** Opening EXTRACTED INFORMATION block **

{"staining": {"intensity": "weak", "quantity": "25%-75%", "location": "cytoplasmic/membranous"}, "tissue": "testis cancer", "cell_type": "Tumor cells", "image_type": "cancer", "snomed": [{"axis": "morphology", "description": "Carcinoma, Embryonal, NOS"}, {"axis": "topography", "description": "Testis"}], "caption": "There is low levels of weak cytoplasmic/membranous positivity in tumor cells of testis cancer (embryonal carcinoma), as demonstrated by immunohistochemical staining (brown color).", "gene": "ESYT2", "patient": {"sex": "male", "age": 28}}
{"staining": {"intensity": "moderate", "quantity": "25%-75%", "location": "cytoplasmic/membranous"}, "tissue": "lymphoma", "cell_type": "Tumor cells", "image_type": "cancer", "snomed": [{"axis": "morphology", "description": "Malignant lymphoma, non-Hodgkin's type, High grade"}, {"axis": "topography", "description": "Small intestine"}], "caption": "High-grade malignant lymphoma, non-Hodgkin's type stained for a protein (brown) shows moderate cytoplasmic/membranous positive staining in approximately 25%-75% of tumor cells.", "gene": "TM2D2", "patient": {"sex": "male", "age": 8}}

** Closing EXTRACTED INFORMATION block **
** Opening EXTRACTED INFORMATION block **

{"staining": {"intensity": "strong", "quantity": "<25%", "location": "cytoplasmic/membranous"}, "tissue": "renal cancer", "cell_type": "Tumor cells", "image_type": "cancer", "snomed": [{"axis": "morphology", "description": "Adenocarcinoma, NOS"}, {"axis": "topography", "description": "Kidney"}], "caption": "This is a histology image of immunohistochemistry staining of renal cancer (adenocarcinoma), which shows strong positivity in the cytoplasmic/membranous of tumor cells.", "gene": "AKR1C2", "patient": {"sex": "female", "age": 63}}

** Closing EXTRACTED INFORMATION block **
** Opening EXTRACTED INFORMATION block **

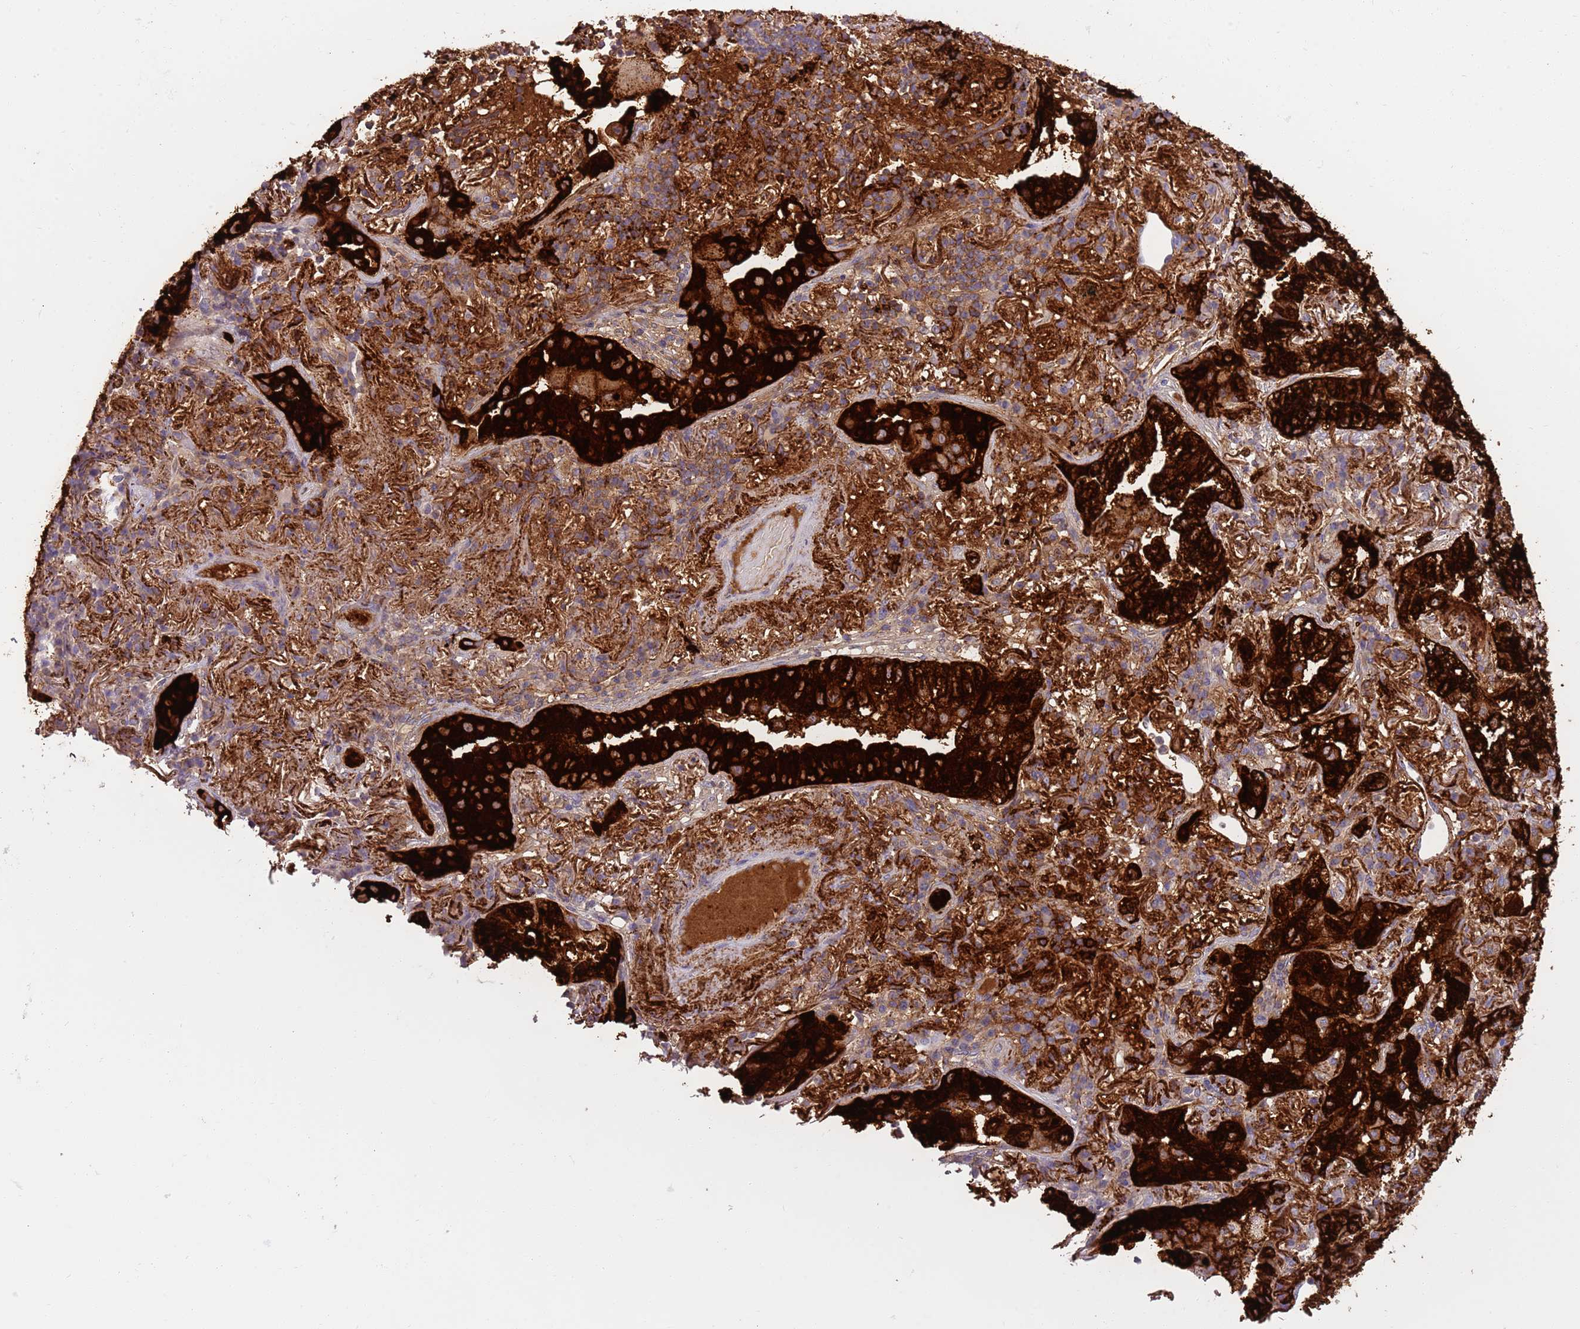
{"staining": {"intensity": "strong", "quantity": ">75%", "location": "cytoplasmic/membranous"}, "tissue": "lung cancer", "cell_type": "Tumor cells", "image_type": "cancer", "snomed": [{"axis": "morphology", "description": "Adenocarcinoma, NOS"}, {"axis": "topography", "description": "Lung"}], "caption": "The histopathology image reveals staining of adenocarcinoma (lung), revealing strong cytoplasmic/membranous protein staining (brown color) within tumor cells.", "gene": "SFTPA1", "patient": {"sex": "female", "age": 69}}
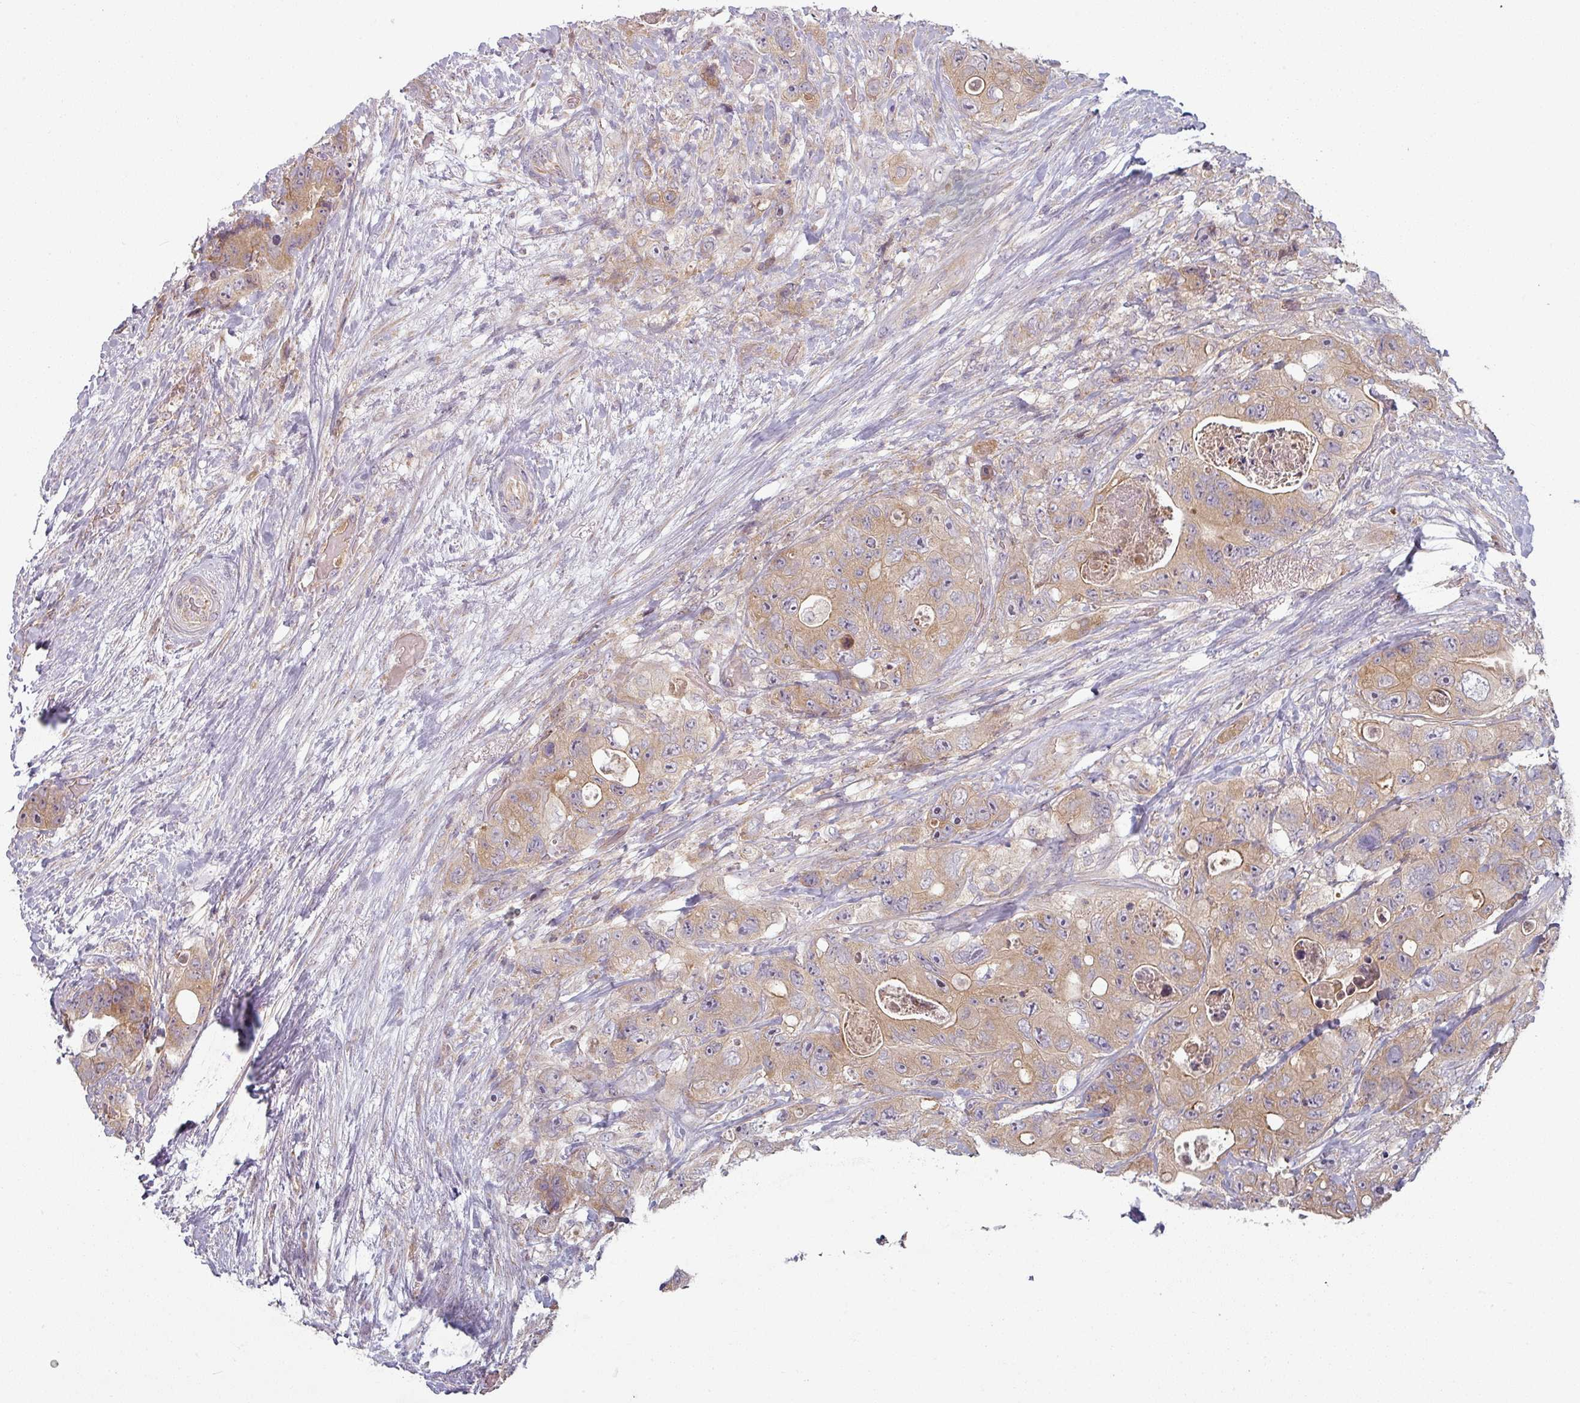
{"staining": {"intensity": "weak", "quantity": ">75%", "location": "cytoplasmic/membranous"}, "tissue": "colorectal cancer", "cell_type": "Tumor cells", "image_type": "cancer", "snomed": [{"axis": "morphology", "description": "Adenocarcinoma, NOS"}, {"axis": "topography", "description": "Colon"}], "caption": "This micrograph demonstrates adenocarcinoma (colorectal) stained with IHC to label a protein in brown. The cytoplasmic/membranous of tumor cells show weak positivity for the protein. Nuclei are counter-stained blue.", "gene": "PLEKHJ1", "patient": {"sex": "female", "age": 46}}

** Closing EXTRACTED INFORMATION block **

◆ **EXERCISE PROMPT**: Only the lines that hold the word "adenocarcinoma" are wanted; each should be pulled from the records.

◆ **FINISHED TASK**:
{"staining": {"intensity": "strong", "quantity": "<25%", "location": "cytoplasmic/membranous"}, "tissue": "renal cancer", "cell_type": "Tumor cells", "image_type": "cancer", "snomed": [{"axis": "morphology", "description": "Adenocarcinoma, NOS"}, {"axis": "topography", "description": "Kidney"}], "caption": "This is a histology image of immunohistochemistry staining of renal cancer (adenocarcinoma), which shows strong positivity in the cytoplasmic/membranous of tumor cells.", "gene": "AKR1C2", "patient": {"sex": "female", "age": 63}}
{"staining": {"intensity": "strong", "quantity": ">75%", "location": "cytoplasmic/membranous"}, "tissue": "lung cancer", "cell_type": "Tumor cells", "image_type": "cancer", "snomed": [{"axis": "morphology", "description": "Adenocarcinoma, NOS"}, {"axis": "topography", "description": "Lung"}], "caption": "The histopathology image reveals staining of adenocarcinoma (lung), revealing strong cytoplasmic/membranous protein staining (brown color) within tumor cells.", "gene": "SFTPA1", "patient": {"sex": "female", "age": 69}}
{"staining": {"intensity": "weak", "quantity": ">75%", "location": "cytoplasmic/membranous"}, "tissue": "colorectal cancer", "cell_type": "Tumor cells", "image_type": "cancer", "snomed": [{"axis": "morphology", "description": "Adenocarcinoma, NOS"}, {"axis": "topography", "description": "Colon"}], "caption": "This micrograph demonstrates adenocarcinoma (colorectal) stained with IHC to label a protein in brown. The cytoplasmic/membranous of tumor cells show weak positivity for the protein. Nuclei are counter-stained blue.", "gene": "PLEKHJ1", "patient": {"sex": "female", "age": 46}}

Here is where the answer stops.